14. Beberapa Kejanggalan

1K 182 5
                                    

"Yang Mulia."

Menno mengangkat alis melihat pria muda yang membungkuk di hadapannya, memberi salam dengan penuh hormat. Kapan terakhir kali dia diperlakukan seperti itu? Beberapa tahun lalu di Castareth, mungkin? Tapi yang jelas tidak ada orang yang sudah mengenal baik 'Menno' dan 'Meinrad' dan masih memperlakukannya seperti seorang pangeran. Apa lagi namanya kalau bukan...

...merakyat. 

Tentu saja reaksi pertama Menno melihat Liam — ya, Liam yang itu, putra sahabatnya — memberi salam resmi kepadanya adalah bengong, lalu bingung, dan akhirnya berdehem setelah sadar bahwa ini adalah pertama kalinya dia bertemu dengan Liam setelah Eurig memberitahunya tentang identitas Menno sebagai anggota keluarga kerajaan. Dan seharusnya Menno tidak perlu kaget. Berbeda dengan ayahnya, Liam lebih kalem, lebih berhati-hati, lebih peka, lebih...formal. 
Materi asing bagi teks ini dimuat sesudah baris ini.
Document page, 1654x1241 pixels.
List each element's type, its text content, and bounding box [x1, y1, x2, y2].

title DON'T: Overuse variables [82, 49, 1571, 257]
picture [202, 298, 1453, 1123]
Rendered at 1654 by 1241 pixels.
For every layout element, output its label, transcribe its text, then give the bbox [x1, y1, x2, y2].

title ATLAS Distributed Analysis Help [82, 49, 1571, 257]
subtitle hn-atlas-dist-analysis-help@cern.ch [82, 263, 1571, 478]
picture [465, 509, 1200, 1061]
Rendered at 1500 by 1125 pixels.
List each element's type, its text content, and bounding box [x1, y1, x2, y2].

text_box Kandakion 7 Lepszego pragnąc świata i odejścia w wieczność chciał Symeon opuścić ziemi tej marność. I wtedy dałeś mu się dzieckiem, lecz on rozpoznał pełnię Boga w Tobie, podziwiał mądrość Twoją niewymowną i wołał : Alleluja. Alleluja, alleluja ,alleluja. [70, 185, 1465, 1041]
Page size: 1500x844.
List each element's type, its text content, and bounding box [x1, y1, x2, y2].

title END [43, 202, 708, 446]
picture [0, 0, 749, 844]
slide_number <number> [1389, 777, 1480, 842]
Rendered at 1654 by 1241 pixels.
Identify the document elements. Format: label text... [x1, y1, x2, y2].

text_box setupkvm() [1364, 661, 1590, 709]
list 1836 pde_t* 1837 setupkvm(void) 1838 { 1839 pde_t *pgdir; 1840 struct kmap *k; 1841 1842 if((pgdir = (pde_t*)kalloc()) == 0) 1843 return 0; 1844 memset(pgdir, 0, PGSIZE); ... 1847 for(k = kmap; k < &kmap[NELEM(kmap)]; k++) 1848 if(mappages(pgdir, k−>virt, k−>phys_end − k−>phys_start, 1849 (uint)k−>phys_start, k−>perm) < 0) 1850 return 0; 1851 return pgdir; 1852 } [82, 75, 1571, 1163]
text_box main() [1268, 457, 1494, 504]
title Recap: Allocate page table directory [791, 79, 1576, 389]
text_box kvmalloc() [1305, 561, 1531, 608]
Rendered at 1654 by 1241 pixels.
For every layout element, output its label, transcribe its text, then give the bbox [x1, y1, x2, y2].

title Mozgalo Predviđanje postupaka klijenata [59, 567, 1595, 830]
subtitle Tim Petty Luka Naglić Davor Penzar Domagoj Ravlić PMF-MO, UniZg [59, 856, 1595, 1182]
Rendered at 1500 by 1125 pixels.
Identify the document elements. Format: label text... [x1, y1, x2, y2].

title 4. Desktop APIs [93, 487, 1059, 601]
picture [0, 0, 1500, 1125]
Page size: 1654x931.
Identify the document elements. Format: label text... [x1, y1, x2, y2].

Oh, bukan berarti Menno mau-mau saja diagungkan oleh putra sahabatnya. Menerima penghormatan yang adalah haknya dari orang-orang seperti Hallstein dan menteri-menteri Mirchad adalah satu hal, menerima hal yang sama dari orang-orang yang sudah dia anggap sebagai keluarga sendiri adalah hal lain. 

Lagipula siapa yang mau dia bohongi? Bahkan orang yang baru dia kenal pun tidak akan ingin membungkuk di hadapan 'Menno Karan', apalagi orang yang sudah Menno kenal sejak umurnya belum genap satu hari. 

"Jadi," balas Menno dengan nada suara yang membuat Liam yakin dia sedang menyeringai, walau Liam masih belum mengangkat kepalanya, "coba perjelas lagi bagian mana dariku yang paling 'mulia'?"

Cukup satu kalimat, tidak lebih, untuk membuat Liam menegakkan tubuh, menggelengkan kepala, dan mengingat kembali alasan dia butuh waktu berhari-hari untuk percaya bahwa Menno dan Meinrad adalah orang yang sama. 

"Semua bagian yang tidak kelihatan," balas Liam kesal, merasa bodoh karena menganggap serius kedudukan Menno. "Pantas saja tidak ada yang menyangka," gerutunya pelan.

"Jangan bilang begitu," kepala Bala tiba-tiba menyembul dari jendela, membuat kedua penghuni ruangan itu terperanjat. "Nanti dia pikir kamu memaksudkan hatinya."

"Tidak apa-apa Liam," hibur Menno, mengalungkan lengannya di bahu Liam, "kamu bukan orang pertama yang bilang aku berhati emas."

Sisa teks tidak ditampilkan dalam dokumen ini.